Oct 29, 2006

The Choice Of Champions

More then ever before in previous seasons I’ve noticed a debate emerging this past couple of weeks with a strength (and a cod validity) that's quite unexpected over who the worthy or 'real' champion would be this year...

Although pundits mean 'deserving' when they say 'real', the real champion is actually very simple to decide as it is based on things like real races and real points; rather than races that happened in your head or on your Sony Playstation.

It's easy to see why a 'worthy' champion debate might emerge, what with the way points have been overhauled, rule reinvention and regulation tweaking have played into making Ferrari look tainted (again) and also how some final bravura performances from Schumi and final twists have played to the gallery.
What's not so easy to see is why anyone with half a brain thinks it's in any way a useful or justifiable way to pursue any kind of intelligent or logical dialogue about the sport.

Just as Red Bull's dumbass axing of Christian Klien was based on hard numbers rather than softer, more telling facts (that might actually have suggested they should keep him and he was doing pretty well all things considered, thanks) so the Championship is also calculated on a purely mathematical basis.
The champion is no more and no less than the person who comes out on top; worthy or not, fair or unfair. For the loser it's hard cheese, life sucks, and all that. End of story.

The debate would have been equally worthless last year, when Kimi Raikkonen was clearly the 'worthy' champion, as reflected in many popular and professional polls and awards; none of which, you may have noticed, actually caused points scored across 2005 to magically reassemble in his favour.
He was an inspired and daring all-or-nothing racer compared to Nando's route of apparently duller and businesslike competency that year (mirrored in Renault's more conservative strategies); a contrast never more apparent than at the European GP - and who picked up the spoils there too? Exactly.

EXERCISE → Copy out the entire championship post above word for word.

[Human pose images with coordinates]

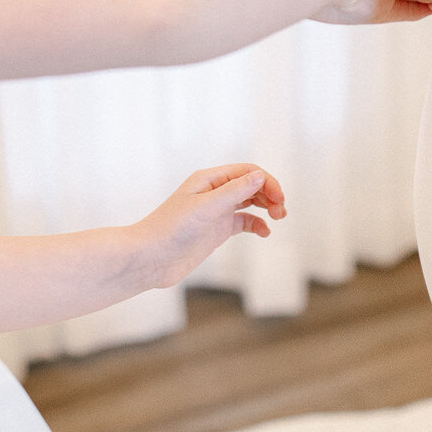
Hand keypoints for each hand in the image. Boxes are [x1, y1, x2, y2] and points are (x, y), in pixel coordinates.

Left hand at [131, 165, 287, 288]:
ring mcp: (216, 212)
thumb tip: (260, 176)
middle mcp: (213, 192)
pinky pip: (243, 222)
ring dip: (266, 206)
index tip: (279, 199)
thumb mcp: (205, 208)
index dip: (266, 182)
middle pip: (251, 185)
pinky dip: (257, 224)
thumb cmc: (169, 229)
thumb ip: (234, 192)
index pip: (247, 172)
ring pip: (249, 202)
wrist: (150, 259)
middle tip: (281, 211)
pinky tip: (264, 232)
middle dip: (269, 194)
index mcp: (208, 180)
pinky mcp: (216, 231)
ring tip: (278, 217)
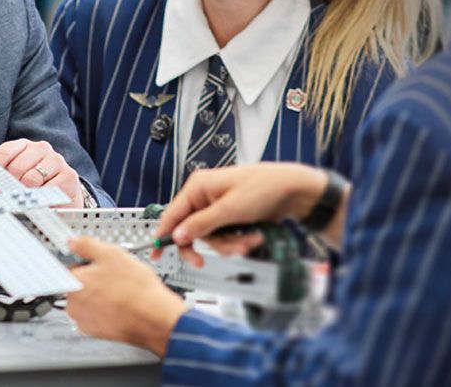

ANSWER BELOW →
Oct 29, 2006

The Choice Of Champions

More then ever before in previous seasons I’ve noticed a debate emerging this past couple of weeks with a strength (and a cod validity) that's quite unexpected over who the worthy or 'real' champion would be this year...

Although pundits mean 'deserving' when they say 'real', the real champion is actually very simple to decide as it is based on things like real races and real points; rather than races that happened in your head or on your Sony Playstation.

It's easy to see why a 'worthy' champion debate might emerge, what with the way points have been overhauled, rule reinvention and regulation tweaking have played into making Ferrari look tainted (again) and also how some final bravura performances from Schumi and final twists have played to the gallery.
What's not so easy to see is why anyone with half a brain thinks it's in any way a useful or justifiable way to pursue any kind of intelligent or logical dialogue about the sport.

Just as Red Bull's dumbass axing of Christian Klien was based on hard numbers rather than softer, more telling facts (that might actually have suggested they should keep him and he was doing pretty well all things considered, thanks) so the Championship is also calculated on a purely mathematical basis.
The champion is no more and no less than the person who comes out on top; worthy or not, fair or unfair. For the loser it's hard cheese, life sucks, and all that. End of story.

The debate would have been equally worthless last year, when Kimi Raikkonen was clearly the 'worthy' champion, as reflected in many popular and professional polls and awards; none of which, you may have noticed, actually caused points scored across 2005 to magically reassemble in his favour.
He was an inspired and daring all-or-nothing racer compared to Nando's route of apparently duller and businesslike competency that year (mirrored in Renault's more conservative strategies); a contrast never more apparent than at the European GP - and who picked up the spoils there too? Exactly.